Practical examples suggest they can. Verra, a nonprofit standard-setter, issued the first Plastic Waste Reduction Credits to Second Life Thailand under its Plastic Waste Reduction Program. The credits – Waste Collection Credits (WCCs) and Waste Recycling Credits (WRCs) – represent one metric ton of plastic removed or recycled. Second Life Thailand focuses on preventing plastic pollution, particularly on islands, by funding the collection, sorting, and recycling of hard-to-reach plastic waste, including fishing nets, while providing training, protective equipment, and fair wages to workers.
Companies such as French cosmetics brand Caudalie purchase these credits to offset their plastic footprint beyond their supply chain, supporting projects that make packaging recyclable and fund sustainable plastic waste management. By connecting private companies with verified projects like Second Life Thailand, plastic credits enable measurable environmental impact and promote corporate stewardship.
Yet critics caution that credits do not directly reduce the production of new plastic – they are a mitigation tool, not a solution to the root cause of pollution. Nevertheless, they do fund verified plastic collection and recycling projects that might not otherwise exist, improving local livelihoods and contributing to the circular economy. For Pakistan, this provides enough justification to pursue the concept, while offering the world a tangible example of how a plastic-credit system can function.
PAKISTAN’S CAPACITY AND POLICY LANDSCAPE
Pakistan already has a National Plastic Action Partnership and several policies aimed at reducing plastic pollution. Yet, much of the framework focuses on limiting production rather than recycling. According to the August 2025 study Micro-sectoral Study on Plastics: Greening Challenges and Environmental Impact, only 3-4 percent of the country’s plastic waste is recycled. Some private enterprises, such as Saaf Suthra Sheher in Islamabad, are recycling plastics on a small scale, but these efforts remain fragmented, with no formal integration into a national system or recognition of the labor that collects and sorts plastic. Despite these gaps, the potential for scaling exists.

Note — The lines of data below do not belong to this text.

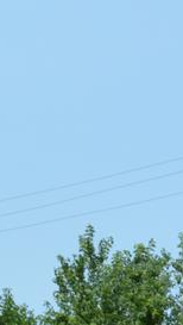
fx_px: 2006
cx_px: 484
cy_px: 615
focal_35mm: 233
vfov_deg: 8.8
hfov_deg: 5.0
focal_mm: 22
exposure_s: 1/250
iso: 100
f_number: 8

THE POLITICAL ECONOMY OF PARTICIPATION
A functioning plastic-credit market could address one of Pakistan’s persistent climate-policy challenges: low private-sector engagement. Although the country has pledged to cut projected emissions by 50 percent by 2030, there are no mandatory emissions-reduction targets for individual firms. Climate responsibility remains largely rhetorical. Plastic credits could change that by creating a verified, revenue-generating system tied to global markets, incentivising private firms to participate in environmental action.

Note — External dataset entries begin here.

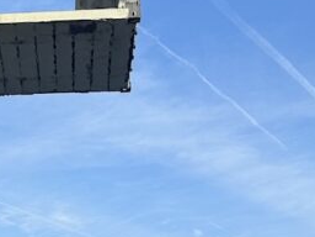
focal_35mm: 96
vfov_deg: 15.3
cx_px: -66
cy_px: 184
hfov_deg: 19.2
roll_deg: -2.6
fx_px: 874
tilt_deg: +16.9
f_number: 1.78
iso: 80
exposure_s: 1/4184
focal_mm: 6.86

The mechanism also addresses the shortage of bankable environmental projects – a concern repeatedly voiced by Finance Minister Muhammad Aurangzeb. As the finance ministry explores the retirement of coal plants and instruments like green panda bonds, plastic-recycling infrastructure could emerge as a parallel pipeline of viable green investments.

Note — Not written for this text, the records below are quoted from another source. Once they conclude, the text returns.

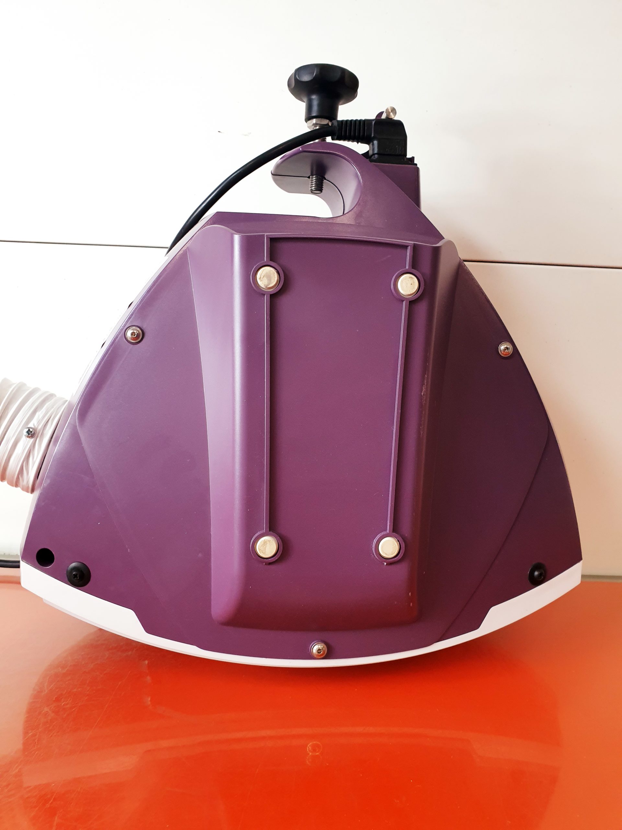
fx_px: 623
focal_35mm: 26
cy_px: 415
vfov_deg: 67.3
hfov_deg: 53.1
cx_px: 311
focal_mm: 4.3
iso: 200
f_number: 2.4
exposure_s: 1/50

A CONVERGENCE OF INDUSTRY, TRADE, AND CLIMATE AMBITION
If Pakistan’s ministries, including climate, foreign affairs, industries, and finance, coordinate effectively and secure global support for a consumer-responsibility model, the country could become a regional recycling hub. Pakistan has the labor supply, geographic position, and diplomatic momentum to stake this claim.
Dr Malik has noted that domestic political debates often overshadow substantive climate proposals. Plastic credits are frequently framed as a technical matter, rather than a strategic tool for economic growth, climate diplomacy, and environmental equity. By reframing them as such, Pakistan could position itself at the intersection of global sustainability and trade, contributing to a just and viable global plastics transition!